# Keeping a millipede with my dart frogs



## bleequerry (Oct 5, 2015)

I have a 36"x18"x36" exo terra terrarium set up for my two azureus. I'm getting an African millipede. I'd like to have it in the frog terrarium. Does anyone see any potential harm in doing this? Thanks for the input.


----------



## kimcmich (Jan 17, 2016)

Greetings,

African millipedes are really neat - but they are also rather voracious herbivores (and will scavenge omnivorously - possibly on eggs). The plants in your tank will likely get chewed-on even if you supply the millipedes with other food (they really like cucumber, FYI). They'll nibble on your moss and wood - and may take to scouring your wood if they like the taste. 
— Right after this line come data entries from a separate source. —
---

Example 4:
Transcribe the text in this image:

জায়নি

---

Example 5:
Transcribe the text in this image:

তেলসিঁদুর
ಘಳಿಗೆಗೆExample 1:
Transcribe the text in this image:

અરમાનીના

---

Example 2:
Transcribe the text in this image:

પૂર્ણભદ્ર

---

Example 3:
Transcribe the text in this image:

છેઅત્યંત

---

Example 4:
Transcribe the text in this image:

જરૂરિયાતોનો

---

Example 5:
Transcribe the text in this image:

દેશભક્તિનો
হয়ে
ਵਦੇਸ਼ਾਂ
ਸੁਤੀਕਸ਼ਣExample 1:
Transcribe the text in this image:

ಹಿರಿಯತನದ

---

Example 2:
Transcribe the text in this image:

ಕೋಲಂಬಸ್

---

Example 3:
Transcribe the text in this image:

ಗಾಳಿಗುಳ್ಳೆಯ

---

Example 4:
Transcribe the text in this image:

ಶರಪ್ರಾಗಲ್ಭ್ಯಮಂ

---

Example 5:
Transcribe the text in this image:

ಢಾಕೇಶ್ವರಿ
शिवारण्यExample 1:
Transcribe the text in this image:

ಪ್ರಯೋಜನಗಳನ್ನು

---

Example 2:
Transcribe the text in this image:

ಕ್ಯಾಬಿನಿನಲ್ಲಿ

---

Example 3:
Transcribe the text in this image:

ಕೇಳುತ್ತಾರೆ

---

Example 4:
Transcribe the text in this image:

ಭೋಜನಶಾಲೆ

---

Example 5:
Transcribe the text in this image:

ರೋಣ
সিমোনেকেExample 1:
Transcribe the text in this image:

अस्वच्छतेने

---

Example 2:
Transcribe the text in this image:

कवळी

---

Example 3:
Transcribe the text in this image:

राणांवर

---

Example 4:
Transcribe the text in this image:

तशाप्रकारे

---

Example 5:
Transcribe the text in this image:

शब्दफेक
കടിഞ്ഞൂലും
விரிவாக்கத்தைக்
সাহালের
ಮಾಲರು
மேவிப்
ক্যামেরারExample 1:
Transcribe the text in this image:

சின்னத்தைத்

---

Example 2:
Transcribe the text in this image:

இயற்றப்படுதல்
Giant millipedes also tend to be shy during the day and they really don't like bright light at all so you might not see them very often if you have a well-lit frog viv unless you have some _deep_ shade areas. Millipedes are also heavy (much heavier than a frog) and will explore every inch of your viv and likely dig into the substrate. Their weight and activity might disrupt your more delicate plants, ferns, mosses etc.
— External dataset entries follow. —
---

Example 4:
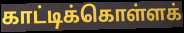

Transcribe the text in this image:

காட்டிக்கொள்ளக்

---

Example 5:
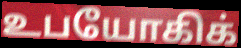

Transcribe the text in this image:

உபயோகிக்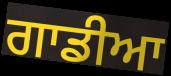
ਗਾਡੀਆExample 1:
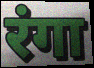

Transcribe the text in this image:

रंगा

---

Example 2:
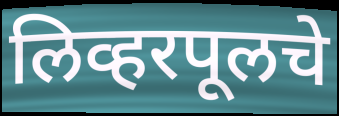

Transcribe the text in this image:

लिव्हरपूलचे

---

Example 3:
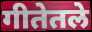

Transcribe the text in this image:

गीतेतले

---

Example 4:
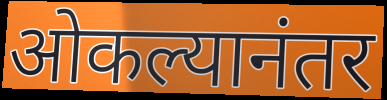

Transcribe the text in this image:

ओकल्यानंतर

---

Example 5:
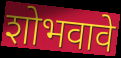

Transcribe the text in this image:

शोभवावे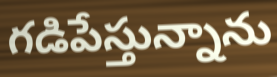
గడిపేస్తున్నాను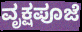
ವೃಕ್ಷಪೂಜೆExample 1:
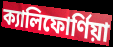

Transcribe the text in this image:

ক্যালিফোর্ণিয়া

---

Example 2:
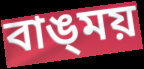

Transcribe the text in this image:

বাঙ্‌ময়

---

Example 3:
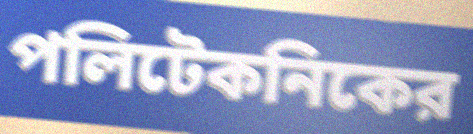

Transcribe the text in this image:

পলিটেকনিকের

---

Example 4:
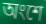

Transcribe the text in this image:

অংশে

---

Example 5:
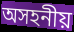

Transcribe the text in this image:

অসহনীয়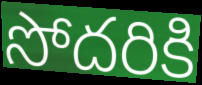
సోదరికిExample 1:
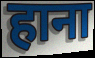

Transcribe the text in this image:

हाना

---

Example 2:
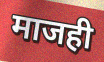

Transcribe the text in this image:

माजही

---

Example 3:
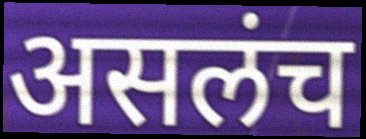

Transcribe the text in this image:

असलंच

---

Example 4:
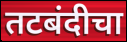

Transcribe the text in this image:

तटबंदीचा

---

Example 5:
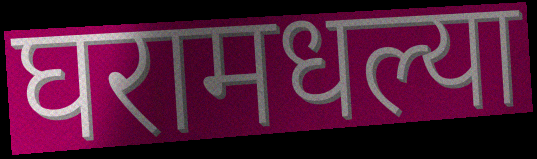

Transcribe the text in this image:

घरामधल्याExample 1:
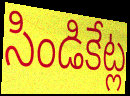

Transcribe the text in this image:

సిండికేట్ల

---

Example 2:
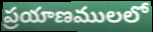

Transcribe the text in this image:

ప్రయాణములలో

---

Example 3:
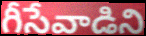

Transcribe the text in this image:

గీసేవాడిని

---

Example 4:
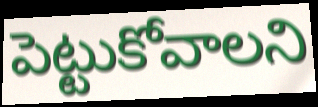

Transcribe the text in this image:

పెట్టుకోవాలని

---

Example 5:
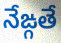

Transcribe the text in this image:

నేఙ్గతే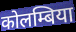
कोलम्बियाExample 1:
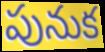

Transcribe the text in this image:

పునుక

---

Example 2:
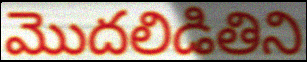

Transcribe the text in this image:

మొదలిడితిని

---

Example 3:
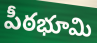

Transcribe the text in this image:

పీఠభూమి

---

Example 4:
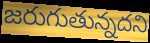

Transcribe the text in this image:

జరుగుతున్నదని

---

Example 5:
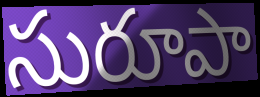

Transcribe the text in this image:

సురూపా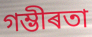
গম্ভীৰতাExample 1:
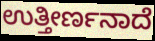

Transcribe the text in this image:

ಉತ್ತೀರ್ಣನಾದೆ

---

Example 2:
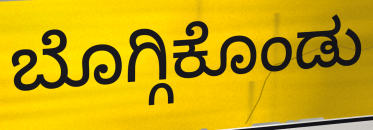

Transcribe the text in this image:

ಬೊಗ್ಗಿಕೊಂಡು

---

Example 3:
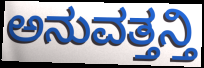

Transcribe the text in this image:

ಅನುವತ್ತನ್ತಿ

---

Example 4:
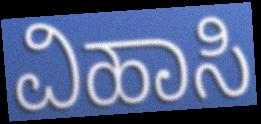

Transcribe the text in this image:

ವಿಹಾಸಿ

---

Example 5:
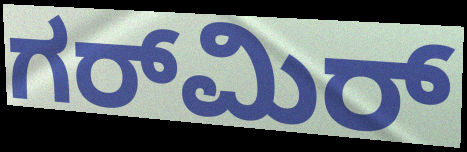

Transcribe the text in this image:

ಗರ್‌ಮಿರ್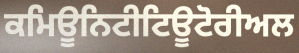
ਕਮਿਊਨਿਟੀਟਿਊਟੋਰੀਅਲ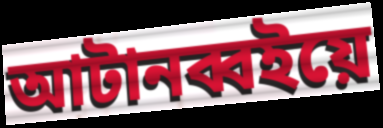
আটানব্বইয়ে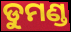
ଡୁମଣ୍ଡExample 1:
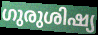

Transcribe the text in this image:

ഗുരുശിഷ്യ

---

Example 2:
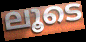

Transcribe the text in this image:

ലൂടെ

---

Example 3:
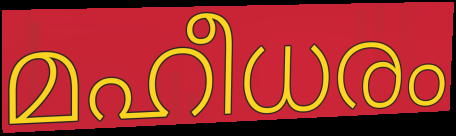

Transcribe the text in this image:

മഹീധരം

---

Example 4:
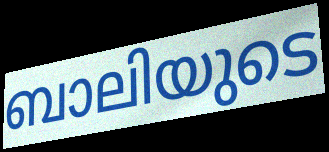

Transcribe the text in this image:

ബാലിയുടെ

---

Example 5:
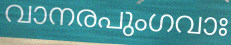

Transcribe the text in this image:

വാനരപുംഗവാഃ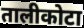
तालीकोटाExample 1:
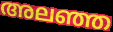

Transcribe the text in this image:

അലഞ്ഞ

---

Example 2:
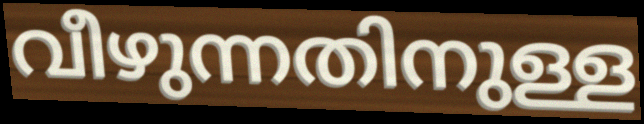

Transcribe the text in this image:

വീഴുന്നതിനുള്ള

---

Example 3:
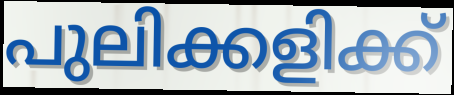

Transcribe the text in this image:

I've kept Giant millipedes with bromeliads and ferns. While they did not devour these plants, they did slowly nibble away all the fern fronds. The bromeliads faired better - but even they had shredded edges on all the leaves.


----------



## Gibbs.JP (Feb 16, 2016)

I can't answer about the millipede, but I'm working on the same tank for the same frogs and am curious how yours looks. Could you post some pictures? TIA!


----------



## Adsweds83 (Nov 18, 2020)

I was going to get millipede also for my tank but glad j havent now, thankyou for the info


----------